Students who are registered for face-to-face or hybrid classes or plan to use on-campus resources will be required to take a coronavirus test prior to returning to campus and once every 30 days during the semester, according to an email from university President Bob Caslen on Monday.
Students living on-campus or in university-leased housing, such as 650 Lincoln, Park Place, Greek Village, Greene Crossing and YOUnion, must be tested as well before returning to campus in January.
All on-campus faculty and staff will also be required to be tested. On-campus resources that will require students to be tested include the Thomas Cooper Library and Russell House.

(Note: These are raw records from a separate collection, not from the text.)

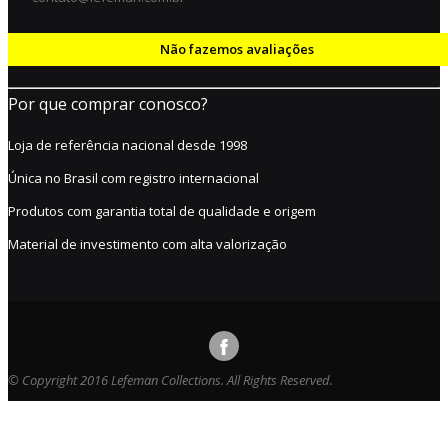
Não fazemos avaliações
Por que comprar conosco?
Loja de referência nacional desde 1998
Única no Brasil com registro internacional
Produtos com garantia total de qualidade e origem
Material de investimento com alta valorização
© Copyright 2016 Lefeman Collections. All Rights Reserved.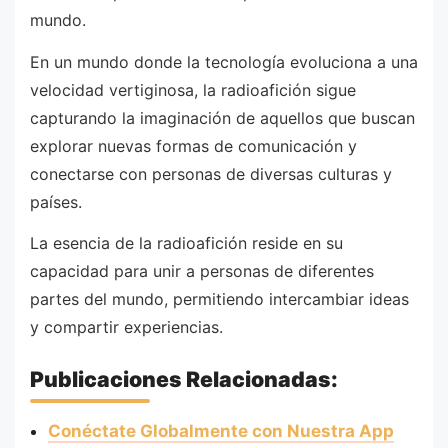
mundo.
En un mundo donde la tecnología evoluciona a una
velocidad vertiginosa, la radioafición sigue
capturando la imaginación de aquellos que buscan
explorar nuevas formas de comunicación y
conectarse con personas de diversas culturas y
países.
La esencia de la radioafición reside en su
capacidad para unir a personas de diferentes
partes del mundo, permitiendo intercambiar ideas
y compartir experiencias.
Publicaciones Relacionadas:
Conéctate Globalmente con Nuestra App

Similar to fall 2020, tests can either be conducted through the university’s free testing services or results can be uploaded to the MyHealthSpace portal.
Acceptable proof of testing comes in several forms: a negative nasal, saliva or antigen test result from between Jan. 3 and Jan. 10 or between Jan. 3 and move-in day for students living on campus; a positive nasal, saliva or antigen test result from between Oct. 5 and Dec. 20; or a positive antibody test result from after Oct. 5.
During a press conference Monday, senior associate vice president for Student Affairs and Academic Support Stacey Bradley called the implementation of mandatory testing through the spring semester "the expansion" of mandatory tests for returning students to campus this fall.
"Since we have the capacity to do it, and we are seeing those cases rise nationally, it really is an opportunity and, in a sense, an obligation for us, and then knowing that we want our students to stay here and we want our students to remain engaged in person as much as they possibly can. That was one resource that we could use, coupled with others, to really make that possible," Bradley said.
According to executive director of Student Health Services Deborah Beck, the College of Pharmacy has purchased "additional equipment" and extended partnerships with Nephron Pharmaceuticals to uphold testing capacity.
"Through our partners, we believe that we have the capacity not only on our campus to significantly meet the needs of our students, faculty and staff, but we also have our partners that we're working with. So we do feel confident we will be able to meet that demand," Beck said.
During the spring 2021 semester, students will receive an email or text message one Sunday per month instructing them to be tested during the following Monday through Thursday period.
If students do not get tested during this period, they will be subject to “university sanctions,” according to the university’s website. Bradley said a proposal regarding these sanctions would appear before the board of trustees during its Dec. 15 meeting.
Beck said the continued sharing of information from the university would promote people to get tested.
"We're sending students emails, we're sending letters to parents, and we will continue to do that communication through all multimedias. It will be on the social media, whether it's Facebook, Instagram or the other methods that students are commonly using right now," Beck said.
A similar program will be applied to faculty and staff. Faculty and staff will receive a notification one Sunday per month instructing them to be tested during the following Monday through Friday period.
To be exempted from monthly testing, positive results from a nasal, saliva, antigen or antibody test must be provided. Provided test results cannot be from more than 90 days before a person’s Sunday selection.
The decision to implement mandatory monthly testing comes "during a significant rise in COVID-19 cases nationally and within South Carolina," according to an email from university spokesperson Jeff Stensland.
Free, on-campus testing will be available daily from Jan. 4 through Jan. 15 and Monday through Friday from Jan. 18 until the end of the spring 2021 semester.
This article was updated at 4:23 p.m. on Nov. 23, 2020.